O Estado de S.Paulo - 29 de março de 2011
O governo venceu, depois de quase dois anos e meio de campanha contra o presidente da Vale, maior empresa privada do Brasil, segunda maior mineradora do mundo e líder mundial na extração de minério de ferro.
Roger Agnelli deixará o posto, afinal, porque o Bradesco desistiu de enfrentar a pressão do Palácio do Planalto.
Sem a rendição do banco, o governo federal não teria os votos necessários para forçar a mudança na cúpula da empresa.
O acordo foi concluído em reunião do ministro da Fazenda, Guido Mantega, com o presidente do conselho de administração do Bradesco, Lázaro Brandão, na sexta-feira.
O resultado já era dado como certo por fontes do governo e, portanto, não surpreendeu.
Mas a disputa em torno da presidência da mineradora foi muito mais que um embate entre dois grandes acionistas.
Este é o ponto mais importante, não só para os diretamente envolvidos nesse confronto, mas, principalmente, para o País.

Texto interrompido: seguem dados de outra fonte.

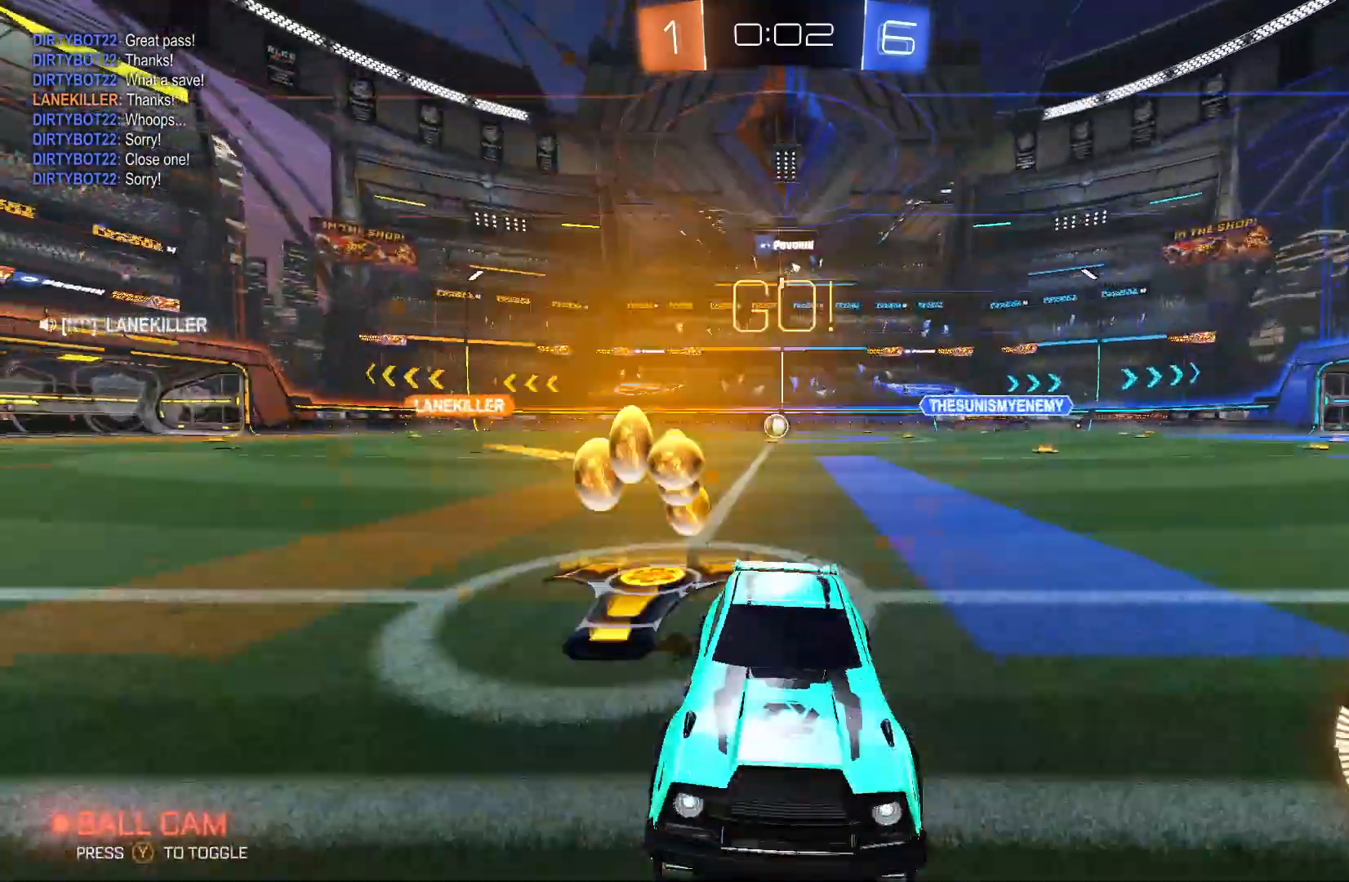
{"buttons": ["R2"], "left_stick": "right", "events": [[233, "left_stick", "left"], [333, "left_stick", "right"]]}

Se houve algo surpreendente, não foi a rendição do Bradesco, na semana passada, mas sua longa resistência.
Há uma enorme desproporção de forças entre o governo federal e uma instituição financeira privada, mesmo grande.

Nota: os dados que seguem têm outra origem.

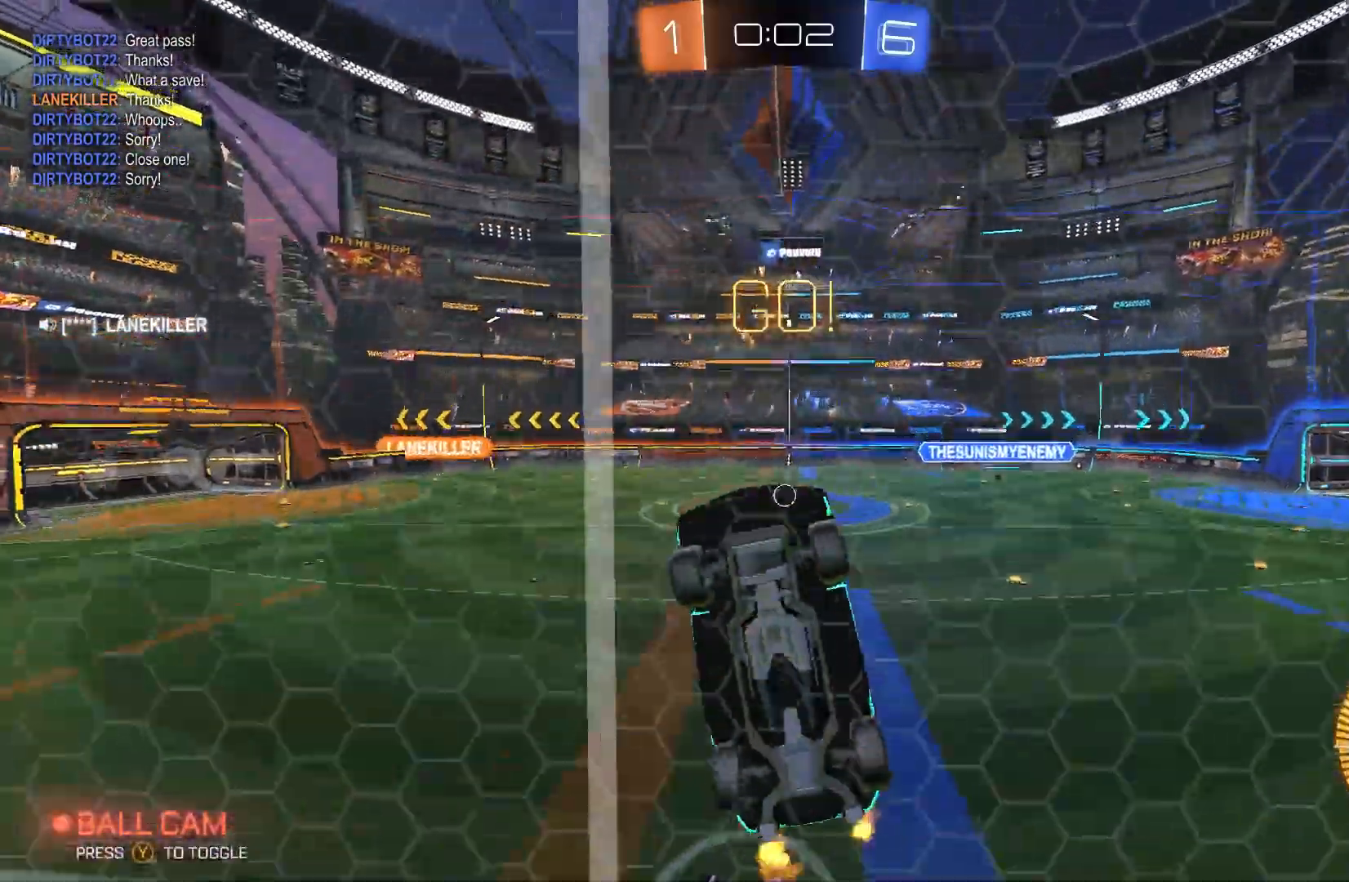
{"buttons": ["R2"], "left_stick": "right", "events": []}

Os dirigentes do banco acabaram levando em conta seus interesses empresariais e os possíveis custos de um longo confronto com as autoridades.
A pressão exercida a partir do Palácio do Planalto foi "massacrante", segundo uma fonte do banco citada pelo jornal O Globo.
Ao insistir no afastamento de Roger Agnelli, a presidente Dilma Rousseff seguiu no caminho aberto por seu antecessor.
Derrubar o presidente da Vale foi um dos grandes objetivos do presidente Luiz Inácio Lula da Silva.
Desde o agravamento da crise internacional, em 2008, quando a Vale anunciou a demissão de cerca de 1.300 funcionários, as pressões contra os dirigentes da empresa foram abertas.
Além de se opor às dispensas, o presidente da República passou a exigir da Vale maiores investimentos em siderurgia.
Seria preciso, segundo ele, dar menos ênfase à exportação de minério e realizar um maior esforço de venda de produtos processados.
Em sua simplicidade, o presidente Lula nem sequer levou em conta a enorme capacidade excedente da indústria siderúrgica, não só no Brasil, mas em escala mundial.
Mas nem é o caso de examinar o mérito das ações defendidas pelo presidente da República e por seus estrategistas.
Se essa discussão valesse a pena, os argumentos teriam ocupado espaço na imprensa e os principais dirigentes da Vale com certeza os teriam examinado, com a mesma competência demonstrada ao promover o crescimento da empresa desde sua privatização.
O ponto importante é outro.
O presidente Lula agiu como se fosse atribuição de seu gabinete administrar tanto as estatais quanto as grandes companhias privadas.
Deu ordens a diretores da Petrobrás e censurou-os publicamente.
A imprudente associação da Petrobrás com a PDVSA para construir a refinaria Abreu e Lima, em Pernambuco, é fruto do cumprimento de uma dessas ordens.
Aliás, nem sempre os dirigentes da estatal conseguiram seguir as determinações de Lula - a preferência a fornecedores nacionais, por exemplo - porque isso comprometeria seu trabalho.
Um presidente sensato não se meteria sequer na administração de uma estatal grande e complexa.
Muito menos se atreveria a ditar políticas para empresas privadas também grandes, complexas e bem-sucedidas como a Vale e a Embraer, mas a autocrítica e o sentido de proporção nunca foram grandes atributos do presidente Lula.
Além do mais, sentimentos como esses acabariam facilmente sufocados pelo objetivo maior: comandar, de seu gabinete, várias das maiores empresas brasileiras.
Se bancos federais se meteram onde não deveriam, comprando, por exemplo, participação no Banco Panamericano, foi para atender a essa concepção de poder.
A presidente Dilma Rousseff já mostrou, em mais de uma ocasião, diferenças importantes em relação a seu antecessor e grande eleitor.
Neste caso, no entanto, quando se trata da fome de poder e da ambição centralizadora, a continuidade da política anterior parece garantida.